Orhan Dragaš, directeur de l’Institut international de la sécurité, déclare qu’il existe des éléments précis sur la corruption dans les ministères mentionnés comme dans le secteur public. Ils seront remis par l’Institut au Parquet début décembre avant d’être présentés publiquement. Ces données sont le résultat de recherches qui ont duré de trois mois, d’enquêtes et de collectes d’informations par des particuliers et des entreprises avec lesquels ces ministères collaborent.

« Pour les citoyens la corruption dans la police, la santé et la justice est la plus apparente car ils y sont confrontés tous les jours. Cependant, la corruption la plus grave concerne les ministères et les entreprises publiques. Il s’agit d’une corruption très élevée, qui sera l’un des principaux obstacles à la Serbie dans sa voie vers l’intégration européenne », souligne-t-il. D’après lui, la société en Serbie est sous la coupe des politiques, et en particulier la justice.

« Dans le monde il y a ce qu’on appelle le niveau acceptable de corruption, car nulle part elle ne peut être complètement éradiquée. Mais, chez nous la corruption est une règle, pas une exception. Le pouvoir n’est pas capable de lutter contre elle pas plus qu’il n’en a la volonté », poursuit Orhan Dragaš.
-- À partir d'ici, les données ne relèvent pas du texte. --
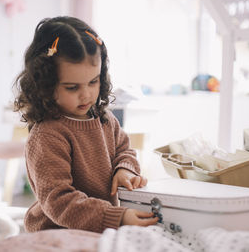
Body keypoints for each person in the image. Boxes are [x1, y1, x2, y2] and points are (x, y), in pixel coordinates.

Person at [13, 16, 158, 233]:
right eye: (72, 87)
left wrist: (124, 169)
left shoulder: (105, 119)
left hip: (98, 229)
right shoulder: (47, 135)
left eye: (93, 81)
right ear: (45, 85)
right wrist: (117, 216)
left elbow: (124, 151)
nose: (86, 95)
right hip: (55, 233)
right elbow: (59, 201)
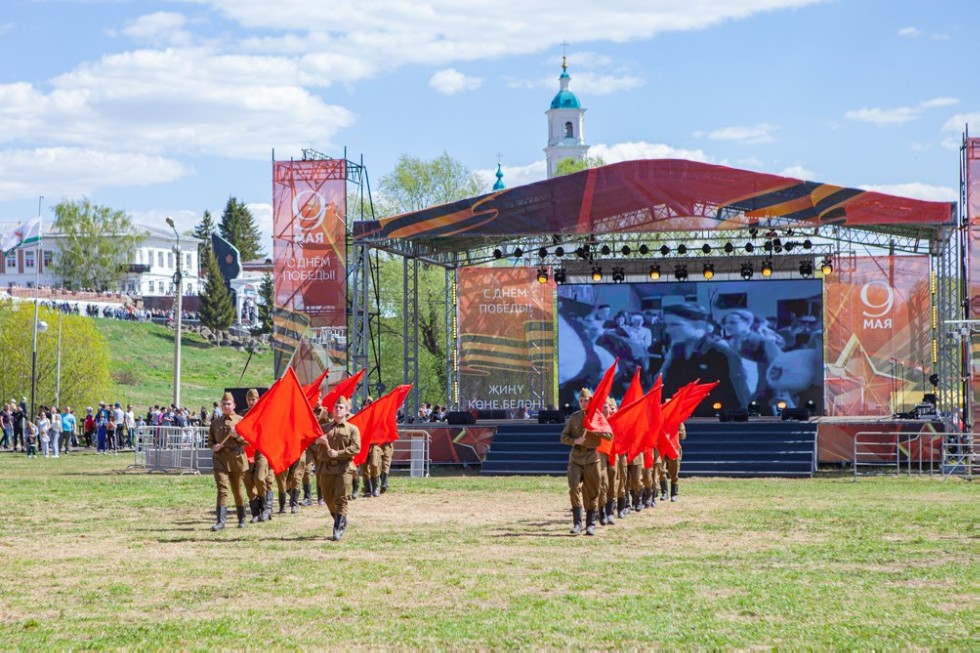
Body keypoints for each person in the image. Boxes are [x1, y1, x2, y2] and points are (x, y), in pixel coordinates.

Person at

Selon les recherches, les partis ont établi un système de rétro-commissions systématiques sur les contrats impliquant une administration ou une entreprise publiques. Le problème est la corruption des médias, qui sont, de manière informelle, contrôlés par les formations politiques. Elles font pression sur les rédactions pour étouffer les affaires. Le moyen utilisé est simple : menacer du retrait des annonceurs publics si certains faits sont publiés.